[ENUNCIADO]: Prolongue o texto abaixo, sobre o projeto que equipara aborto a homicídio, a partir da última frase apresentada.

[TRECHO SELECIONADO]:
Projeto que equipara aborto a homicídio é inconstitucional e coloca o Brasil na direção do retrocesso

 
No início de 2006, alertamos para o perigo que à época representava o avanço da bancada evangélica no Congresso Nacional, movimento que em pouco tempo atropelaria a liberdade e os direitos individuais do cidadão, empurrando o País na direção do retrocesso. Naquele momento, destacamos que em um Estado laico nenhuma corrente religiosa pode ter prevalência sobre as demais.

Quase dezenove anos depois, o Brasil assiste passivamente ao “rolo compressor” da bancada evangélica no Parlamento, com a imposição criminosa de uma pauta de costumes que atenta contra o direito da dignidade humana.

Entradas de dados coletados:
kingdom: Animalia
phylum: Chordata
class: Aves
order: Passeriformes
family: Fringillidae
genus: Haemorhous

[RESPOSTA FINAL]:
Na noite de quarta-feira (12), Câmara dos Deputados aprovou de forma simbólica e rasteira o regime de urgência para o Projeto de Lei nº 1.904/24, que equipara o aborto de gestação acima de 22 semanas ao homicídio, aumentando de dez para 20 anos a pena máxima para quem fizer o procedimento. Os projetos com urgência podem ser votados diretamente no Plenário, sem ser submetido à apreciação das comissões temáticas permanentes da Câmara.

A manobra escusa para aprovar o regime de urgência de maneira meteórica, sem que a votação tivesse sido anunciada, foi mais uma manobra escusa do presidente da Câmara dos Deputados, Arthur Lira (PP-AL), que busca na bancada evangélica apoio para fazer seu sucessor no comando da Casa legislativa.

O texto fixa em 22 semanas de gestação o prazo máximo para abortos legais. Atualmente, a lei em vigor permite o aborto nos casos de estupro, de risco de vida à mulher e de anencefalia fetal (quando não há formação do cérebro do feto). Não há no Código Penal definição de tempo máximo de gestação para o aborto legal.

O aborto não previsto em lei é punido com penas que variam de um a três anos, quando provocado pela gestante ou com seu consentimento, e de três a dez anos, quando quem provocar um aborto sem o consentimento da gestante.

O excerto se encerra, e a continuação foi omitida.